Yolanda Pulecio Vélez also known as "Mamá Yolanda" (born December 31, 1939) is a Colombian former beauty queen turned politician, former member of the Congress of Colombia.

Of Italian origins, Pulecio married former minister of finance and diplomat Gabriel Betancourt. Pulecio is the mother of Astrid Betancourt and Colombian politician Ingrid Betancourt who spent six and a half years in captivity after being kidnapped by the Revolutionary Armed Forces of Colombia until July 2 when she was rescued by the Colombian Armed Forces in Operation Jaque, 2008.

==Miss Colombia==

In 1955 Pulecio participated in the Miss Colombia pageant in representation of the Department of Cundinamarca. She then founded the Hogares Infantiles de Bogotá (Bogotá Children's Shelter) a foundation to help the poor children of Bogotá which has been functioning since 1958.

==Life between France and Colombia==

In 1961, her husband Gabriel Betancourt, whom she had married in 1959 was appointed as Adjutant Director of the UNESCO of Colombia in France. The family went to live in Neuilly-sur-Seine, a suburb of Paris.
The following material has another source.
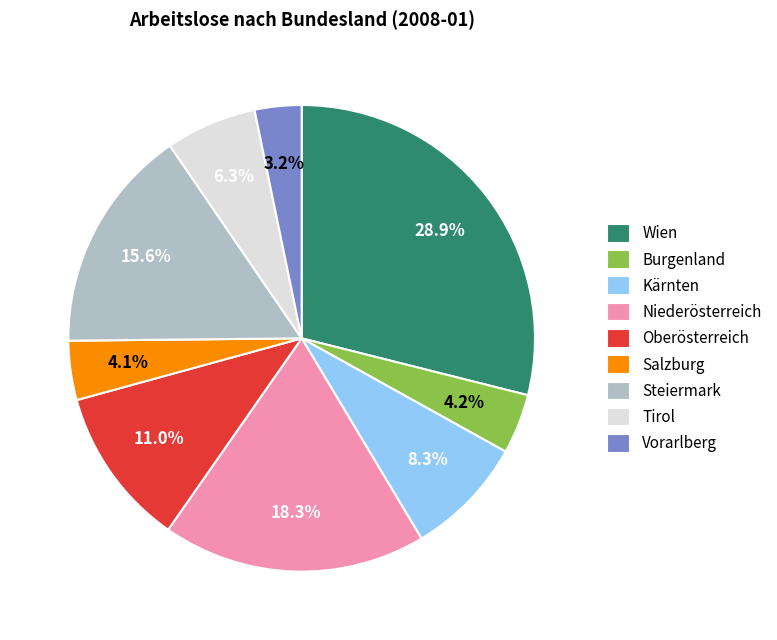

Which category has the biggest portion of the pie?

Wien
They lived in France for 5 years until 1966.

In 1966 then President of Colombia Carlos Lleras appointed her husband as Minister of Education and returned to Colombia. Back in Colombia, Pulecio was appointed by the then Mayor of Bogotá, Virgilio Barco as Director of the Social Welfare Department of Bogotá. In 1969 her husband Gabriel was appointed as Ambassador of Colombia to the UNESCO and the family returned to live in Paris, France. Their daughters, Astrid and Íngrid, studied at the Institut de l’Assomption, as well as a boarding school in England.
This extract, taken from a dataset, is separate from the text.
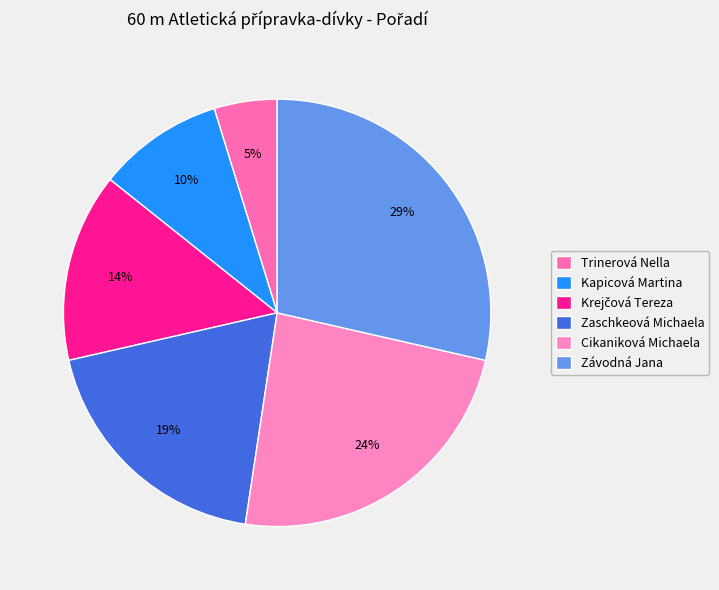

Does Závodná Jana represent more than half of the total?

No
==Divorce and return to Colombia==

Pulecio felt nostalgia for the children of her foundation and decided to return to Colombia. In Colombia she developed an interest to participate in politics and she and her husband Gabriel Betancourt divorced. She was widely criticized in Colombia for this. Her daughter Ingrid later wrote about this: "She separated from her husband to recover her active role in society, but she found herself judged, in defamation, criticized and condemned by the Colombian society of the time."

==Kidnapping of Ingrid==

Her daughter Ingrid was kidnapped on the road to San Vicente. Since the kidnapping of her daughter Ingrid by the violent FARC guerrilla group while campaigning for the presidency of Colombia, Pulecio has been advocating for her release and the hundreds of others held as hostages.

Pulecio has criticized both presidents Andrés Pastrana and Álvaro Uribe for not doing enough for the release of the hostages, as well as not collaborating on achieving a possible humanitarian exchange of prisoners for hostages between the government and the FARC guerrilla. When senator of Colombia, Piedad Cordoba and President of Venezuela, Hugo Chávez were named as facilitators by the government of Álvaro Uribe, Pulecio supported their initiatives alleging that they had achieved in a few months what had not been done in 5 years of the kidnapping of her daughter. Regardless, they were not able to secure her release.

After the rescue of her daughter in "Operación Jaque" Operation Jaque (carried out by the Colombian army via an order of President Álvaro Uribe with the assistance of military intelligence operatives of the United States), Pulecio left Colombia and moved to France. She has received some criticism from several Colombian organizations for "forgetting the rest of the kidnapped people once Ingrid was rescued". 2 years later in July 2010, her daughter Ingrid Betancourt filed suit against the Republic of Colombia for "economic hardship and moral damage" during the time she was kidnapped. After great public disapproval and vocal opposition by the government, Ingrid Betancourt then withdrew her lawsuit. The role her mother Yolanda Pulecio played in this, if any, is unclear.